The Eyes Have It

According to AIGA, the professional association for design, considerably  younger people prepare much of the information intended for older eyes.  Typically, younger people base their creative decisions upon how the world looks  to them through their younger eyes. The following summary outlines some basic  suggestions to improve online communications readability for older populations.

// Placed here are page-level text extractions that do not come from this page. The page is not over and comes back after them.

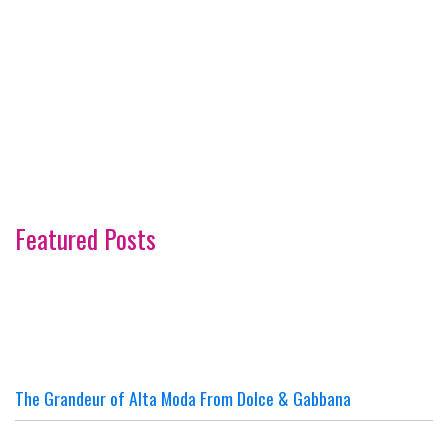
Featured Posts
The Grandeur of Alta Moda From Dolce & Gabbana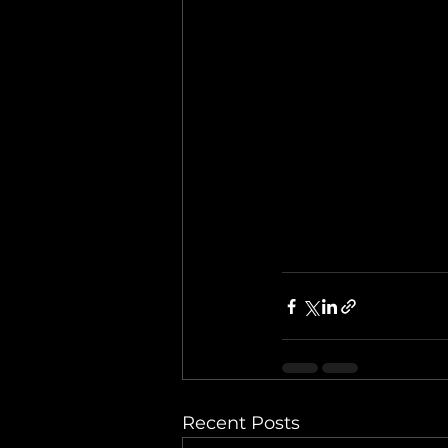
Recent Posts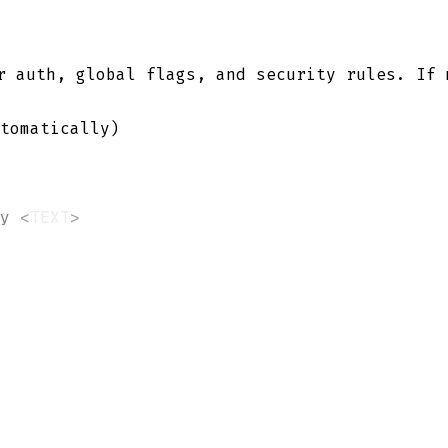
 auth, global flags, and security rules. If
tomatically)
y
<
TEXT
>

  • Visual elements of readability that can either  facilitate or adversely affect attentionality, comprehension and recall include  typeface, font size, white space, color, paragraphing and margins.
  • In comparison to younger people, the difference for  light entering an older person’s optical system is as though he or she were  wearing medium-density sunglasses in bright light to extremely dark glasses in  dim light.
  • With advanced age, the lens loses water and becomes stiffer, less flexible, slightly cloudy and yellowed. Reduced elasticity in the  lens and a tendency for the cornea to scatter light makes it more difficult for  older people to focus their eyes, making reading without eyewear problematic,  and for many, even with eyewear.
  • As the yellowing increases, the filtering function of  the lens absorbs some of the blue and yellow wavelengths, resulting in changes  in a person’s perceptions of colors. White objects take on a yellowish cast,  blue is harder to detect and may appear to have a greenish tint, blue and green become more difficult to distinguish and dark blues often appear black. In  addition, readability scores can either maximize or limit comprehension and  recall by older readers.
  • A wide consensus holds that a minimum of 16- to  18-point text should be the norm in communications intended for older  visitors.
  • You should avoid the use of all upper-case text  because it affects negatively on readability.
  • Information is generally best limited to a few  important points communicated simply and explicitly and surrounded by a lot of  white space.
  • Concrete terms are easier to cognitively process than  abstract terms.
  • You can generally enhance readability by the use of  short lines and indenting paragraphs.
  • Using metaphorical images to reinforce the message in  the text can be effective, although the pictures should also be concrete rather  than abstract.
  • Color discrimination declines with aging. Colors  appear to be less bright, and contrasts between colors are less noticeable to  the elderly person than to a younger person.
  • Also, as the aging lens becomes more yellow,  transparency of short wavelengths decreases. This results in a reduction in  discrimination of blue objects, which often appear gray; blue print and blue  background typically appear washed out.
  • You should give attention to manipulating color to  maximize contrasts to facilitate text discernment. Black on white provides a  high level of contrast, while shades of the same color (for example, dark brown  on light brown) provide much lower levels of contrast. A virtual universal  consensus holds that you should avoid reverse type (e.g., white type over a dark  background).
  • The use of bright colors such as red, orange, and  yellow are recommended over colors from the short wave length color vocabulary.
  • Mixing font types and styles on a single page can be  problematic. To increase the attention given to the meaning of the content, give  less effort into that which goes into word and graphics processing.
  • Italic type is 18% more difficult to read than Roman  (upright) letters.
  • When distractions (e.g., a phrase in a different font  than the target text) are randomly placed within the text, a marked disruptive  effect on reading occurs. This effect is particularly severe in older  adults.

Following the suggestions above will help to increase the visitor’s pleasure  quotient and reduce the frustration quotient of your site.